At the line with "Identify the document", start repeating the data, and continue line by line through the final line, exactly.
********
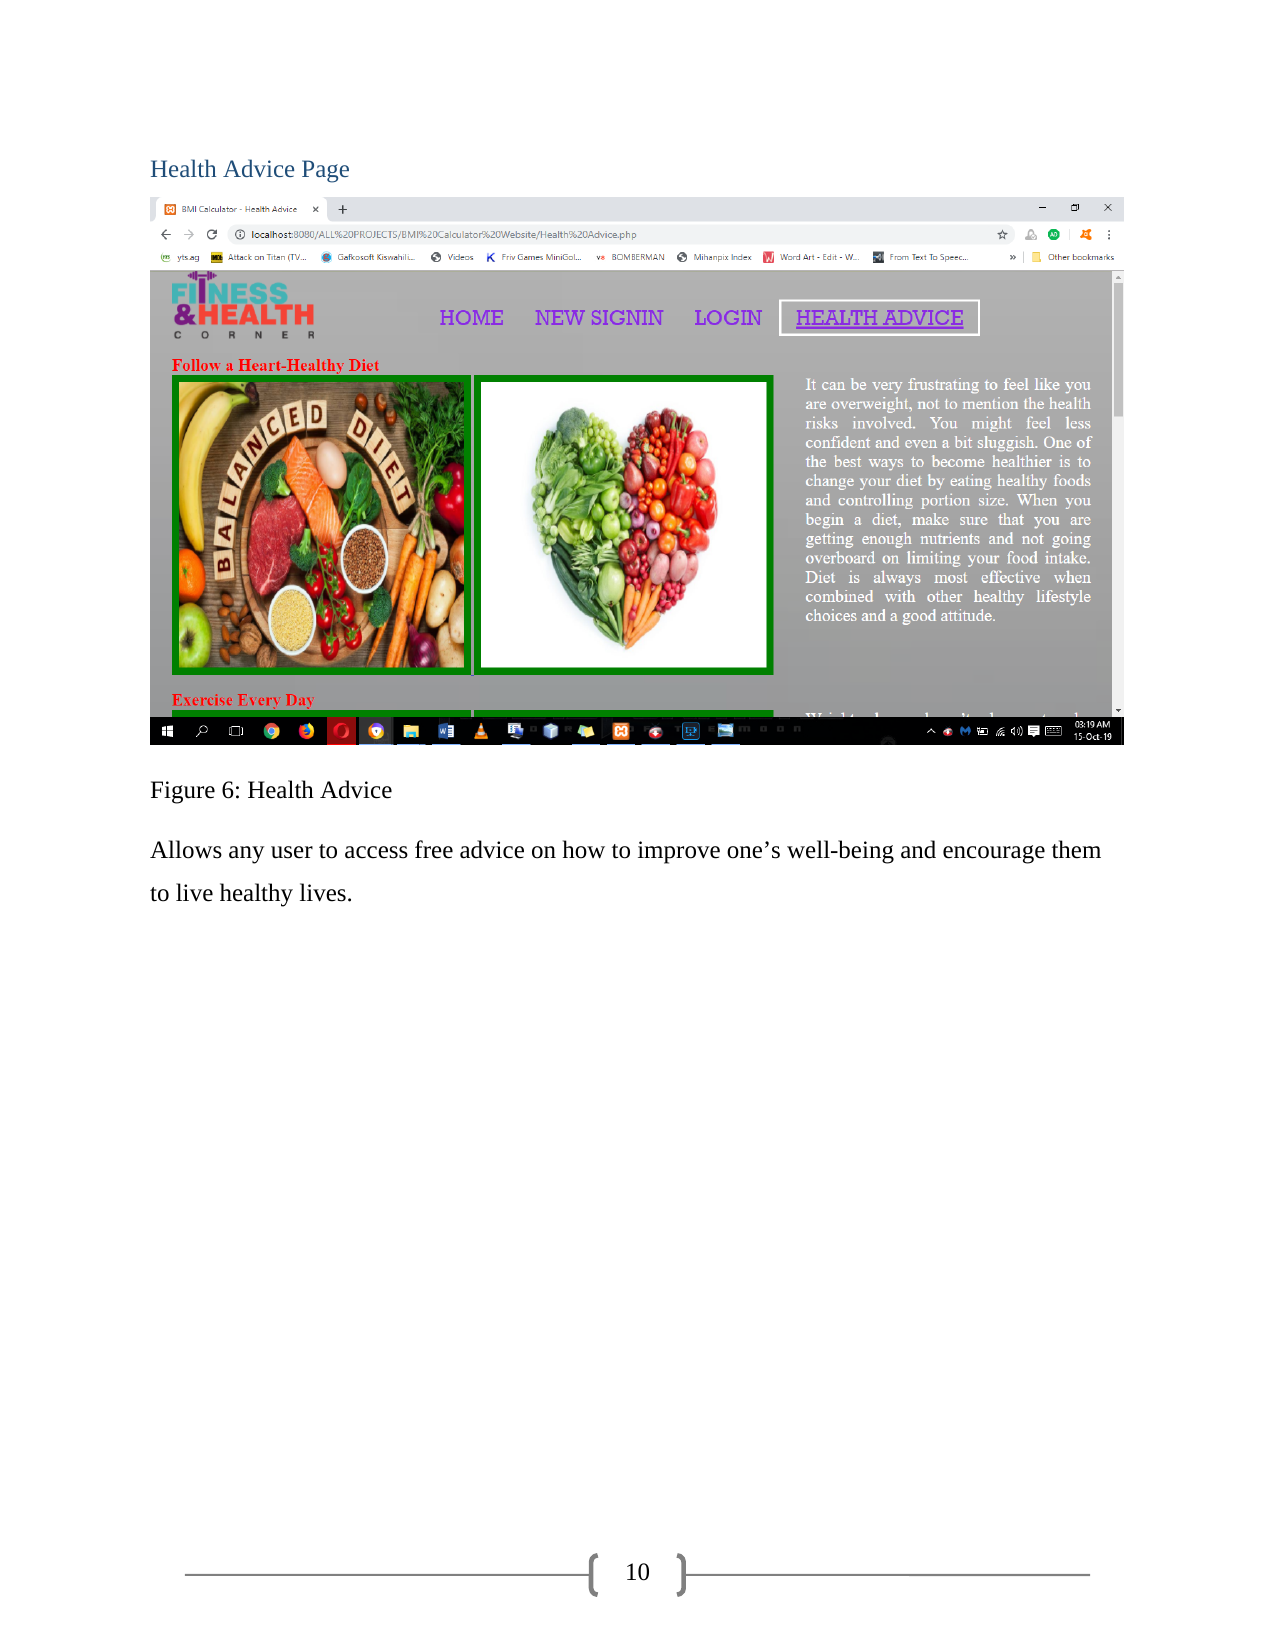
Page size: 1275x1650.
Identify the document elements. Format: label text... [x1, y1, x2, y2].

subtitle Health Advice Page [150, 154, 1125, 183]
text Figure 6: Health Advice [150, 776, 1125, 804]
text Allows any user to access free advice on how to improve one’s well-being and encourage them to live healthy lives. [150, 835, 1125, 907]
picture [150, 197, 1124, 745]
********
• **Written answer**
Identify the document elements. Format: label text... [x1, y1, x2, y2].

subtitle Health Advice Page [150, 154, 1125, 183]
text Figure 6: Health Advice [150, 776, 1125, 804]
text Allows any user to access free advice on how to improve one’s well-being and encourage them to live healthy lives. [150, 835, 1125, 907]
picture [150, 197, 1124, 745]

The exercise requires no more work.